Ao contrário de muitas outras empresas, a Oxford Cold Storage executa seu próprio software de gerenciamento de armazém, em vez de um sistema de terceiros. Portanto, estabelecer linhas claras de comunicação entre o WMS da Oxford Cold Storage e o software dos AGVs tem sido uma parte essencial para fazer com que todo o sistema funcione.

“A ideia é operar os sistemas apenas através do WMS interno, para manter a consistência e evitar a necessidade de retreinar os operadores no uso do novo software”, disse Mark. “O sistema de transporte faz interface com o sistema do AGV, em seguida, o nosso WMS que faz interface com ambos os sistemas.”

Introdução dos robôs no armazém

O modelo dos cinco AGVs sendo testados é chamado de HR-1300-94 SSRF, e eles foram projetados especificamente para os requisitos do armazém da Oxford Cold Storage.
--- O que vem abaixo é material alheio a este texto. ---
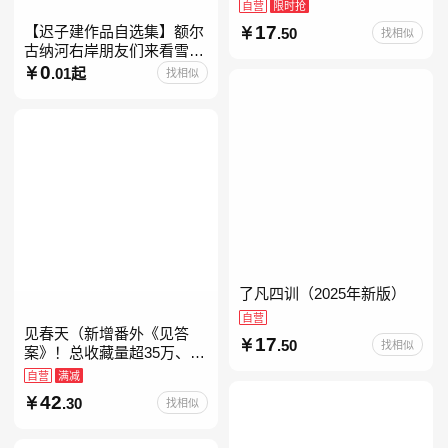
自营
限时抢
17
【迟子建作品自选集】额尔
.50
找相似
古纳河右岸朋友们来看雪吧
迟子建茅盾文学奖获奖作品
0
.01起
找相似
东北故事集群山之巅也是冬
天也是春天我的世界下
了凡四训（2025年新版）
自营
见春天（新增番外《见答
17
.50
找相似
案》！总收藏量超35万、点
击量破千万！晋江人气作者
自营
满减
纵虎嗅花 催泪之作！）
42
.30
找相似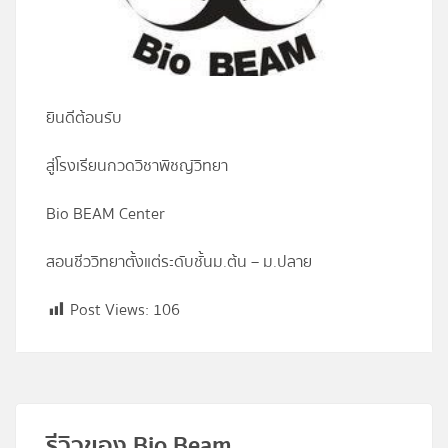
โปรไฟล์
ข่าวสาร
ยินดีต้อนรับ
ลงทะเบียน
สู่โรงเรียนกวดวิชาพิชญ์วิทยา
เข้าสู่ระบบ
Bio BEAM Center
สอนชีววิทยาตั้งแต่ระดับชั้นม.ต้น – ม.ปลาย
Post Views:
106
รีวิวของ Bio Beam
Os AGVs têm 3.825 mm de altura, 2.560 mm de comprimento, pesam 5.800 kg cada e podem elevar a uma altura de mais de nove metros.

Existem três motores de CA: acionamento, direção e elevação. Os motores de CA convertem a energia de CC da bateria em energia de CA trifásica. O controlador do AGV gerencia todas as principais funcionalidades.

As baterias são de gel de LED para fins especiais, capazes de receber uma carga de alta corrente e seladas permanentemente. O veículo irá por conta própria para o seu carregador quando for necessário. O carregador consiste em uma placa de carga no chão, onde se conectará à sapata de carga montada no veículo. Um dispositivo de controle manual em cada AGV permite que ele seja retirado de serviço para manutenção, ou sempre que a operação manual for necessária.

Um painel de controle do operador com tela sensível ao toque fornece informações como status da bateria, status de navegação e posição, identificação de falhas e configurações de velocidade.

Um momento emocionante para a logística automatizada

Quando estiverem em funcionamento, os cinco AGVs deste armazém de congelados movimentarão cerca de 500 paletes por dia em uma operação de turno único, aumentando para 4.000 paletes em um período de 24 horas.

“Ao testar o sistema em um ambiente isolado que não causará interrupções nas operações comerciais usuais, esperamos conhecer exatamente do que os AGVs são capazes, especialmente em um ambiente de freezer, e o que o futuro reserva para soluções logísticas automatizadas.”